TASK ITEM: Only the lines from the beginning of the entries through the one with "Picture 2: First" should be written out, please, exactly and without any pictures.
═══ RECORD EXTRACTS
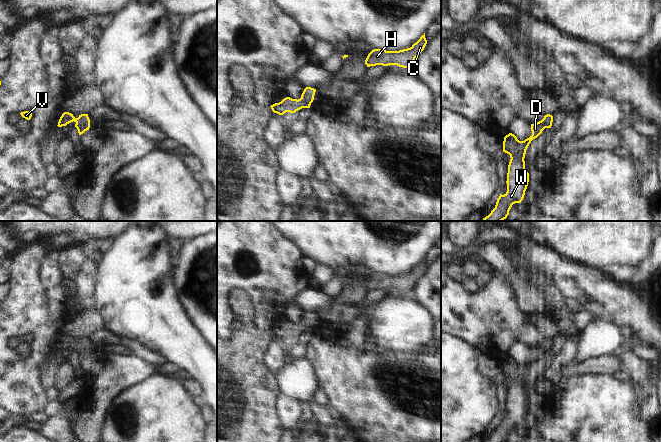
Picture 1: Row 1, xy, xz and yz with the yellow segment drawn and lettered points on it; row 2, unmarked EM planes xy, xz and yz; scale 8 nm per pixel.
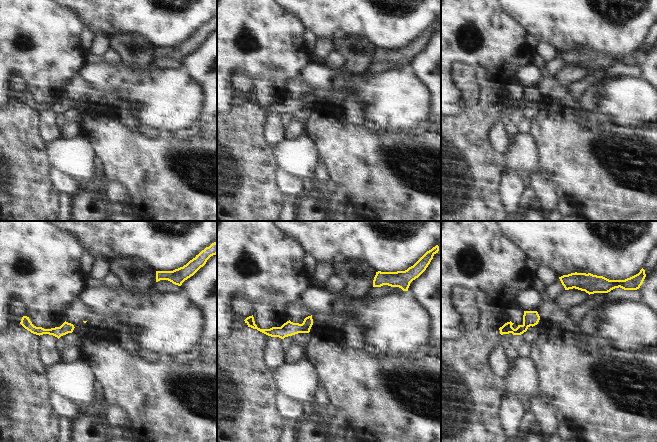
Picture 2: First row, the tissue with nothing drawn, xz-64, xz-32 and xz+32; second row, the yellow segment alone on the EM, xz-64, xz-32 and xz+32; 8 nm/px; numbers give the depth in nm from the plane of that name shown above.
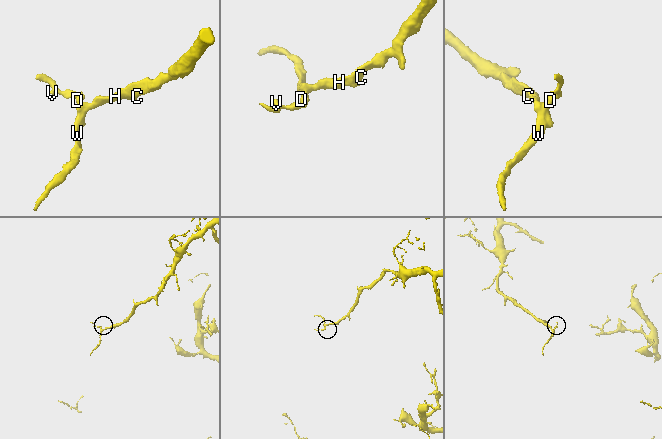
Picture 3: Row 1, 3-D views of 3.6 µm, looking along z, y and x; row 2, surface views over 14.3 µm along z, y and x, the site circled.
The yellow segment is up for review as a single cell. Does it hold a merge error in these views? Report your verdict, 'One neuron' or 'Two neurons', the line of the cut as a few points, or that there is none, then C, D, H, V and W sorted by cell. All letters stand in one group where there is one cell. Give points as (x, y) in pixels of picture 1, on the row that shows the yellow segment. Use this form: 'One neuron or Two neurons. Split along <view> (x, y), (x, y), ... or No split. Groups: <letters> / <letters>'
One neuron. No split. Groups: C D H V W.

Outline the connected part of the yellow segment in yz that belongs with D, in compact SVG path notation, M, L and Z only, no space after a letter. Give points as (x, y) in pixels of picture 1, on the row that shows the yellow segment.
M547 114L544 118L531 124L532 135L524 141L509 133L504 137L503 152L510 155L507 173L507 192L500 194L495 208L482 221L503 221L509 215L513 204L521 203L529 182L529 173L525 169L525 154L531 141L537 138L545 128L551 128L553 116Z

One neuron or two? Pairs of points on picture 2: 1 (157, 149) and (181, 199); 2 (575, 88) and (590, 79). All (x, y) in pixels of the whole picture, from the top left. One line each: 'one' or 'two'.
1: one
2: one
══════
RESULT OF THIS TASK:
Picture 1: Row 1, xy, xz and yz with the yellow segment drawn and lettered points on it; row 2, unmarked EM planes xy, xz and yz; scale 8 nm per pixel.
Picture 2: First row, the tissue with nothing drawn, xz-64, xz-32 and xz+32; second row, the yellow segment alone on the EM, xz-64, xz-32 and xz+32; 8 nm/px; numbers give the depth in nm from the plane of that name shown above.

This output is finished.